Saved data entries
-=-=-
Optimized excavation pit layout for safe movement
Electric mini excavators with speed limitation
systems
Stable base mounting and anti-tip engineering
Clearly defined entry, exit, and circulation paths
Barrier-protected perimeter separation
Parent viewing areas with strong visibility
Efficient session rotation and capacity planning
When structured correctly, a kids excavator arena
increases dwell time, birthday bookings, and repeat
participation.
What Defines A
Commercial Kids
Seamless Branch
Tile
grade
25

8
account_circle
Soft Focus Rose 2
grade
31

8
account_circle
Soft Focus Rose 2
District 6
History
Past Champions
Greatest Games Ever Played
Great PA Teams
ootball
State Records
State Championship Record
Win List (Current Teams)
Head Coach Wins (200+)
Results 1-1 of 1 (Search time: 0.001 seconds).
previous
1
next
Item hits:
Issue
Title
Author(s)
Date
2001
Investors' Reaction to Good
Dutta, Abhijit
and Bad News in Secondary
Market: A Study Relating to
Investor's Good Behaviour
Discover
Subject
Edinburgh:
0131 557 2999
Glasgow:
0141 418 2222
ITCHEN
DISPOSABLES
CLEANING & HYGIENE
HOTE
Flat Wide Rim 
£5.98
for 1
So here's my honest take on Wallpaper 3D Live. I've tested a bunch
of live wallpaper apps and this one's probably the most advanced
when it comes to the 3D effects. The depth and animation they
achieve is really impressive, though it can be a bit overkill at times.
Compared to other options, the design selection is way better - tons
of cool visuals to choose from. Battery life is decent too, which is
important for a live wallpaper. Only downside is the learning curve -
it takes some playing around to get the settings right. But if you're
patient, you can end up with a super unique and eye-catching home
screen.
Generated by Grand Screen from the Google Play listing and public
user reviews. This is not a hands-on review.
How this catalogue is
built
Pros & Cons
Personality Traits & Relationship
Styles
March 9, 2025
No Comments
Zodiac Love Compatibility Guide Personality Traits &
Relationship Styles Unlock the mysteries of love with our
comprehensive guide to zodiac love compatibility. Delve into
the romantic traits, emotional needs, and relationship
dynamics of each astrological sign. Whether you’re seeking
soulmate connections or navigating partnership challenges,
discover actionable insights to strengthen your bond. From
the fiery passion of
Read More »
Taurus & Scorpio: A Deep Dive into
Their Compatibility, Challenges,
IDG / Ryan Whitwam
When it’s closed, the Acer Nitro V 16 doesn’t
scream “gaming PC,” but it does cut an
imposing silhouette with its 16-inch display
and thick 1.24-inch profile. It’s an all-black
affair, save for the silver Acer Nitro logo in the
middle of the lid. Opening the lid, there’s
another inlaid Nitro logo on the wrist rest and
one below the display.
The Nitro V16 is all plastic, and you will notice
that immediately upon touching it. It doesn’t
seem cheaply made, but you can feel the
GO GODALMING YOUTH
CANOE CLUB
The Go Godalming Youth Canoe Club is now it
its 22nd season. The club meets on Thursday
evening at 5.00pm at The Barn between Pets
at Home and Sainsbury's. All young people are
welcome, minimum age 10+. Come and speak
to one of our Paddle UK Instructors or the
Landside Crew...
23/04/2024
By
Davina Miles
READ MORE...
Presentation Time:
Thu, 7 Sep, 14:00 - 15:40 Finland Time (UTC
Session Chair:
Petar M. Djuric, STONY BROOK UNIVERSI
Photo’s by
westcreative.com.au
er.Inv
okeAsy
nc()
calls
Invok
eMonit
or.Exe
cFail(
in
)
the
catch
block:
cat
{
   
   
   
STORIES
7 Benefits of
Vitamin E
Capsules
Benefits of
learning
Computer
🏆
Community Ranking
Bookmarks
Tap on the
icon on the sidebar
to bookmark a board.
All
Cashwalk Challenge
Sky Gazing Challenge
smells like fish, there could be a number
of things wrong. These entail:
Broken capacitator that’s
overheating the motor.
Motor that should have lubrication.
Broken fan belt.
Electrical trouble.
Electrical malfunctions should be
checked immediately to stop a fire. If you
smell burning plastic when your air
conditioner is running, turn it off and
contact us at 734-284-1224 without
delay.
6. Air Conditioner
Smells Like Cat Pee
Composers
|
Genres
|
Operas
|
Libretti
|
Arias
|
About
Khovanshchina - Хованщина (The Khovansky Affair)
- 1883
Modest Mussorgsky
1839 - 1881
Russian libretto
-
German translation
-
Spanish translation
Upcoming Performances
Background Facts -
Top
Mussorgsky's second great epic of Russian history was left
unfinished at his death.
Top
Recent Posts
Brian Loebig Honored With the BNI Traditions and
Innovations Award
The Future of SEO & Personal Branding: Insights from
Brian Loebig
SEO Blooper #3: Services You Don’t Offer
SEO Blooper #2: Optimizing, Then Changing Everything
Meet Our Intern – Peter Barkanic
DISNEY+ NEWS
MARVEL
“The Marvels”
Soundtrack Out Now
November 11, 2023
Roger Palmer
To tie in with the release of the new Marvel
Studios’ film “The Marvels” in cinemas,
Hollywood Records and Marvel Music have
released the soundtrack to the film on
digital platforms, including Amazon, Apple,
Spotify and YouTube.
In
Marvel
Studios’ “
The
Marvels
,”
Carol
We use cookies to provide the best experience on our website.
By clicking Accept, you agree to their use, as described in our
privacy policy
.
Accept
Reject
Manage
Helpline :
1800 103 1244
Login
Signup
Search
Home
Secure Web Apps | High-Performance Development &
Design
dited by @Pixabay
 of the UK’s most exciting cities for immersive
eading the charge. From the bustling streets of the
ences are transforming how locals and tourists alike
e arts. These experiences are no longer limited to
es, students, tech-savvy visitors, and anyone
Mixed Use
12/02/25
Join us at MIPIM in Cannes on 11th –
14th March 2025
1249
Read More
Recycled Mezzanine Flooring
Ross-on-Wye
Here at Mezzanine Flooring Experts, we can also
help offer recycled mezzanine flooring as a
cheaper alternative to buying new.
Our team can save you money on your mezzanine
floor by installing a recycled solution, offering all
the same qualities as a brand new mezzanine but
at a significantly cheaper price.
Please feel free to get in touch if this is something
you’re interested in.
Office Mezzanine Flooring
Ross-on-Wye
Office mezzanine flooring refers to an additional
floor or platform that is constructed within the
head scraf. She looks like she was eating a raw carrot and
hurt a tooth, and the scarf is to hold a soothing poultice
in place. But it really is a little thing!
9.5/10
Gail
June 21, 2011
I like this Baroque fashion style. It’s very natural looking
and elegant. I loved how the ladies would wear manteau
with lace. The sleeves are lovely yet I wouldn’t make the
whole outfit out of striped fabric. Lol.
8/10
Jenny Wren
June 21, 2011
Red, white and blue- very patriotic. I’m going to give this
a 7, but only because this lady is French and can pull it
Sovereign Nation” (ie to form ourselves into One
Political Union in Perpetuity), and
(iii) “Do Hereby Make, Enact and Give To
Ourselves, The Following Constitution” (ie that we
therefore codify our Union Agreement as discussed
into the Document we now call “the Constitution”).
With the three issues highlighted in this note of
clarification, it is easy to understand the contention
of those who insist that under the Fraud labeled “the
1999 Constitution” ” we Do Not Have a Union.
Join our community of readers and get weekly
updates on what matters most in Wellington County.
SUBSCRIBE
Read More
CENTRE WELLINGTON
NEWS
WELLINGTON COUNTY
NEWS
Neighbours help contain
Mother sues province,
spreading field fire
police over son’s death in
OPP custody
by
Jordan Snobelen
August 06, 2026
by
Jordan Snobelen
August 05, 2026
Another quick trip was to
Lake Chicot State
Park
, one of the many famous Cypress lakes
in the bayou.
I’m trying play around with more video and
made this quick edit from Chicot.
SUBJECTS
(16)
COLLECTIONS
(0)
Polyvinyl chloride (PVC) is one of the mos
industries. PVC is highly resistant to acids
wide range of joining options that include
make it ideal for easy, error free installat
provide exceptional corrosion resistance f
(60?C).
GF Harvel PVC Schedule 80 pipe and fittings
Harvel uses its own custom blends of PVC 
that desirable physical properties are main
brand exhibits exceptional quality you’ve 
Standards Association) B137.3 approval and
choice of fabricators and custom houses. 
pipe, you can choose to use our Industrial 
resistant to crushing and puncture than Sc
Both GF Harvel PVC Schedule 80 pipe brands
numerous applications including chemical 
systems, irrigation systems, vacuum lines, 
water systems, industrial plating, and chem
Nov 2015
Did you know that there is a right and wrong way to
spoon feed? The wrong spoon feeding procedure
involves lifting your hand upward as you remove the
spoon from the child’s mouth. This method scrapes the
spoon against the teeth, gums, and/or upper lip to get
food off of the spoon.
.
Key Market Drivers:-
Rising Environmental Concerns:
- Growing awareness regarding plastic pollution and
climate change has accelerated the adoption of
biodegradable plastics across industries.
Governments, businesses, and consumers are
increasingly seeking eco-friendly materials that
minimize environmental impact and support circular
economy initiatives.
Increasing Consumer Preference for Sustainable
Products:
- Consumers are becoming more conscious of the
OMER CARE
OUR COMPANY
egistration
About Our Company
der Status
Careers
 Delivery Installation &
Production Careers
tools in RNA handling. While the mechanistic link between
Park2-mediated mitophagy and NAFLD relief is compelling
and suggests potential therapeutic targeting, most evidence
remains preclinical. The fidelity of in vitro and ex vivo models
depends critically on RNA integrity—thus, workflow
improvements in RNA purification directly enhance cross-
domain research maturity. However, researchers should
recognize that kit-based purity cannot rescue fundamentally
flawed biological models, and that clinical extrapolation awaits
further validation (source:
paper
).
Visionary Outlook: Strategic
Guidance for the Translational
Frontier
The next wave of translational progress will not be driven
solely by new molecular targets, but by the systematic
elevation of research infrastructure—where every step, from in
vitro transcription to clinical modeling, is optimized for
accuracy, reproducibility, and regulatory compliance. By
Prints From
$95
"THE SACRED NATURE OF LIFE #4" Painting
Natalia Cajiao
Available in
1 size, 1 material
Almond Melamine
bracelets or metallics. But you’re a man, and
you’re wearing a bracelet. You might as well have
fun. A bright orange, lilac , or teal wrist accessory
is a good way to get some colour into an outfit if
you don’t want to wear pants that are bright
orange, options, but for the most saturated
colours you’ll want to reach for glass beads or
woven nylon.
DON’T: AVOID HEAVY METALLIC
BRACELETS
-=-=-
WHAT TO PRODUCE:
Write out the items word for word, starting at the very first line and stopping after the line that contains "So here's my", with both ends included.

COMPLETED EXERCISE:
Optimized excavation pit layout for safe movement
Electric mini excavators with speed limitation
systems
Stable base mounting and anti-tip engineering
Clearly defined entry, exit, and circulation paths
Barrier-protected perimeter separation
Parent viewing areas with strong visibility
Efficient session rotation and capacity planning
When structured correctly, a kids excavator arena
increases dwell time, birthday bookings, and repeat
participation.
What Defines A
Commercial Kids
Seamless Branch
Tile
grade
25

8
account_circle
Soft Focus Rose 2
grade
31

8
account_circle
Soft Focus Rose 2
District 6
History
Past Champions
Greatest Games Ever Played
Great PA Teams
ootball
State Records
State Championship Record
Win List (Current Teams)
Head Coach Wins (200+)
Results 1-1 of 1 (Search time: 0.001 seconds).
previous
1
next
Item hits:
Issue
Title
Author(s)
Date
2001
Investors' Reaction to Good
Dutta, Abhijit
and Bad News in Secondary
Market: A Study Relating to
Investor's Good Behaviour
Discover
Subject
Edinburgh:
0131 557 2999
Glasgow:
0141 418 2222
ITCHEN
DISPOSABLES
CLEANING & HYGIENE
HOTE
Flat Wide Rim 
£5.98
for 1
So here's my honest take on Wallpaper 3D Live. I've tested a bunch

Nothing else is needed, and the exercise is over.